Raising Mary Rose. |
On
the morning of October 11, 1982 just
before foul weather would delay the project another year and after years of technological challenges, fits and starts,
and sometimes dissension on the team,
the operation to raise the wreck finally began.
A special frame that had been
built to encase and stabilize the wreck
was slowly jacked up on four legs
straddling the wreck site to pull
her off the seabed. The massive crane
of the barge Tog Mor was lifted
the frame and hull on to the specially
designed cradle which was padded
with water-filled bags.

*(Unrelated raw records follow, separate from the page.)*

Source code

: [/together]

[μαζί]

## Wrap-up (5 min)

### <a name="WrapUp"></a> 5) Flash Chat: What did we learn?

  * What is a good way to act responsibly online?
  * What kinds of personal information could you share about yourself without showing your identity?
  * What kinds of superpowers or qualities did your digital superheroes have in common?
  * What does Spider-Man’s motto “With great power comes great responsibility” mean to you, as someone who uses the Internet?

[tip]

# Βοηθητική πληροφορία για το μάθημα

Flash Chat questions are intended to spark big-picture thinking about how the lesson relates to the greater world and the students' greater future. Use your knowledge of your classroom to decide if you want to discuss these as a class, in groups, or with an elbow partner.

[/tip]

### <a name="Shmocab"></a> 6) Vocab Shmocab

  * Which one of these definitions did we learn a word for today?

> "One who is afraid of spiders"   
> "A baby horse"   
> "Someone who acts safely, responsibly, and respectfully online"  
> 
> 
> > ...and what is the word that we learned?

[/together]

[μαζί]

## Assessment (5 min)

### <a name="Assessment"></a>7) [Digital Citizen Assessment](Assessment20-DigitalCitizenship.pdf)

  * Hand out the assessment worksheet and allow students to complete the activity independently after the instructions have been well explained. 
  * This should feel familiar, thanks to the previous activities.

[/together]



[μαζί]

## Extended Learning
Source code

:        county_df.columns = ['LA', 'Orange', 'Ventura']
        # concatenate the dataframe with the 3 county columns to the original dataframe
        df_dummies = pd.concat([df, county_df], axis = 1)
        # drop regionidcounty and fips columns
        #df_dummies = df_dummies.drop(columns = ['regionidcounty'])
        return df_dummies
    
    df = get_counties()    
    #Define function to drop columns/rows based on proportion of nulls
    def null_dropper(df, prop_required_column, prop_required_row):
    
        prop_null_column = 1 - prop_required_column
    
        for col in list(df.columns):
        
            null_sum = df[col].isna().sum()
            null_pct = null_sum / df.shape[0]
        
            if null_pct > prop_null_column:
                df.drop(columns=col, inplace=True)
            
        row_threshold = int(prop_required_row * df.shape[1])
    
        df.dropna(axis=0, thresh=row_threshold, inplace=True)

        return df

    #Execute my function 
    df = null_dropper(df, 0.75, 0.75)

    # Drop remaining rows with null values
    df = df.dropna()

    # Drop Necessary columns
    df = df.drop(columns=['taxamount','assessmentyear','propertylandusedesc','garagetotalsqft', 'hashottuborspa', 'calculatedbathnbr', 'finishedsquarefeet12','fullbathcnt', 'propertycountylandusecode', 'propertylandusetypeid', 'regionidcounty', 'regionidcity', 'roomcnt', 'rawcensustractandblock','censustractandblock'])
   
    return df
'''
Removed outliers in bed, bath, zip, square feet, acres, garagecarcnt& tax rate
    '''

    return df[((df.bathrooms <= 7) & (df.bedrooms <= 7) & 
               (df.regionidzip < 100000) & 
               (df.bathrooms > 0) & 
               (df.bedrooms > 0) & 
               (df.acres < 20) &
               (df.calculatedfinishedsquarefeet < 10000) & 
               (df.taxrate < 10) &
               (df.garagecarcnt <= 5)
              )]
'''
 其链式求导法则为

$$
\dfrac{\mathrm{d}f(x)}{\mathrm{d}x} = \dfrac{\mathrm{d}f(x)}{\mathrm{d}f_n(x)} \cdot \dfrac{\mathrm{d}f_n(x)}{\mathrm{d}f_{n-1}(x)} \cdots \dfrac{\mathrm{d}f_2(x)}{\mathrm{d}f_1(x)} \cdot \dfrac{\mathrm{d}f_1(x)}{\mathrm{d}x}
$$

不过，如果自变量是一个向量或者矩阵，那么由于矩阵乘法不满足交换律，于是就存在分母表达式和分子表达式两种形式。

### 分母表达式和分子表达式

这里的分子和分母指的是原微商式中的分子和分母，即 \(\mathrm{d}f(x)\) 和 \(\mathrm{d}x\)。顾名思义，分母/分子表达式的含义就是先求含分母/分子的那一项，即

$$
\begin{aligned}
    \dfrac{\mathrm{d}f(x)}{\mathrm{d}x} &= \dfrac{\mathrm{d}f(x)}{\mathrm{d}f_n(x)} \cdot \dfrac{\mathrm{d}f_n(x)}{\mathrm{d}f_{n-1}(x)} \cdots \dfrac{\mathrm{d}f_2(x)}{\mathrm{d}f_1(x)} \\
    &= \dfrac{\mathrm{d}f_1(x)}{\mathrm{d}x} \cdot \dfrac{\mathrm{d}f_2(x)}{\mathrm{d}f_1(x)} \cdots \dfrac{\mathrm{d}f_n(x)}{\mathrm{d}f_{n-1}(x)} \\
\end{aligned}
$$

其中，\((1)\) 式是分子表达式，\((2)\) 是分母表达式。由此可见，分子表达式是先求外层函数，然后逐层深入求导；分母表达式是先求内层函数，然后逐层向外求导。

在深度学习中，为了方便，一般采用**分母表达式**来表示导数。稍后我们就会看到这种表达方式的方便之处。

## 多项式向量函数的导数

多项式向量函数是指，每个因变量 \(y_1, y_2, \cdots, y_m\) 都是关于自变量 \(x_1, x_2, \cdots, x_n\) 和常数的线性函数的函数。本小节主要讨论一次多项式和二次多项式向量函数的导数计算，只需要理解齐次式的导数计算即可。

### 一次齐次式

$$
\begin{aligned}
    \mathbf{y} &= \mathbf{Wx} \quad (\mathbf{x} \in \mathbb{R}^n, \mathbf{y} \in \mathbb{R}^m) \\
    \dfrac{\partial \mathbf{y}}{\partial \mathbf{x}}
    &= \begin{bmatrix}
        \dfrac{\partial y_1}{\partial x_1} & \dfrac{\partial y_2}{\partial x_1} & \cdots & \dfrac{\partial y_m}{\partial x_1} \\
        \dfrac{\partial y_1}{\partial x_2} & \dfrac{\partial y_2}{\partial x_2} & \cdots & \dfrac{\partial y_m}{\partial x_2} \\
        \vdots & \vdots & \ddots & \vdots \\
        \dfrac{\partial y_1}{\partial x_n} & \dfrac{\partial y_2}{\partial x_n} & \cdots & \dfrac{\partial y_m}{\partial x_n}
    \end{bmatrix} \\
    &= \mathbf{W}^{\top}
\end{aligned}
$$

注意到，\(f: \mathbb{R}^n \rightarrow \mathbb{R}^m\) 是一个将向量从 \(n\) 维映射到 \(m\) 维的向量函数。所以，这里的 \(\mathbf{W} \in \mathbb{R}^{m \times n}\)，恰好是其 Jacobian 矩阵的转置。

Then with
Prince Charles, BBC crew, and scores of excited witness the final lift began
with the wreck breaking water at
9:02. Despite one leg of the frame buckling and a corner of the frame slipping nearly 3 feet, the hull was lifted successfully out with minimal damage.
The
hull was brought to the Portsmouth
Historic Dockyard by where Admiral
Horatio Nelson’s flagship Victory was
preserved. Decades of meticulous preservation work was completed in carefully climate controlled environments, much of the time with
the wreck and work observable to the public behind glass. Special care also had to be taken with
hundreds of artifacts from the wreck which went on display in the nearby Mary Rose Museum.
Viewing Mary Rose behind glass at the new Mary Rose Museum in Portsmouth. |
The
new Mary Rose Museum was designed by
architects Wilkinson Eyre, Perkins+Wil and carefully built over and around
not only he wreck but the historic dry
dock at a cost of £35
million. It opened to the public on
May 31, 2013. More than 50 million
visitors have already toured the facility and this year it was voted the most popular tourist attraction in Europe.
Preservation of the hull is finally
nearly complete. It is slowly being
dried under careful conditions. The
process should be complete this year or next.
But right now visitors can see the resurrected Mary Rose.